Reproduce all of the records below, replacing "visible" with "shown" wherever it appears and leaving everything else unchanged.

* _Extracted entries_:

— begin —

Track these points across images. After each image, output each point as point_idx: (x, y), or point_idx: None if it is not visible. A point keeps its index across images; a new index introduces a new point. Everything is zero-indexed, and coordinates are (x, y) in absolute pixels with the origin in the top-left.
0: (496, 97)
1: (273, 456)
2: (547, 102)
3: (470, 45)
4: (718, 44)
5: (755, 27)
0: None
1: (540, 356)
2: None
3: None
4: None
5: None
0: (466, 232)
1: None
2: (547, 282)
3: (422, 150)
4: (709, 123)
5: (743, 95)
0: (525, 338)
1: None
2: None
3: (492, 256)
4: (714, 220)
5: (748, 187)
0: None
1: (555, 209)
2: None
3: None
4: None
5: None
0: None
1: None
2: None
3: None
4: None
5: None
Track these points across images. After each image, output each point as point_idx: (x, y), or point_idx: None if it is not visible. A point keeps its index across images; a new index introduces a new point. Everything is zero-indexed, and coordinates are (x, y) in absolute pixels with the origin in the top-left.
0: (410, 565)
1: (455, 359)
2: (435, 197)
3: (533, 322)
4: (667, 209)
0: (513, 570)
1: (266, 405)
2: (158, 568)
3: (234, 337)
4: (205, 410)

— end —

* _Task output_:
Track these points across images. After each image, output each point as point_idx: (x, y), or point_idx: None if it is not shown. A point keeps its index across images; a new index introduces a new point. Everything is zero-indexed, and coordinates are (x, y) in absolute pixels with the origin in the top-left.
0: (496, 97)
1: (273, 456)
2: (547, 102)
3: (470, 45)
4: (718, 44)
5: (755, 27)
0: None
1: (540, 356)
2: None
3: None
4: None
5: None
0: (466, 232)
1: None
2: (547, 282)
3: (422, 150)
4: (709, 123)
5: (743, 95)
0: (525, 338)
1: None
2: None
3: (492, 256)
4: (714, 220)
5: (748, 187)
0: None
1: (555, 209)
2: None
3: None
4: None
5: None
0: None
1: None
2: None
3: None
4: None
5: None
Track these points across images. After each image, output each point as point_idx: (x, y), or point_idx: None if it is not shown. A point keeps its index across images; a new index introduces a new point. Everything is zero-indexed, and coordinates are (x, y) in absolute pixels with the origin in the top-left.
0: (410, 565)
1: (455, 359)
2: (435, 197)
3: (533, 322)
4: (667, 209)
0: (513, 570)
1: (266, 405)
2: (158, 568)
3: (234, 337)
4: (205, 410)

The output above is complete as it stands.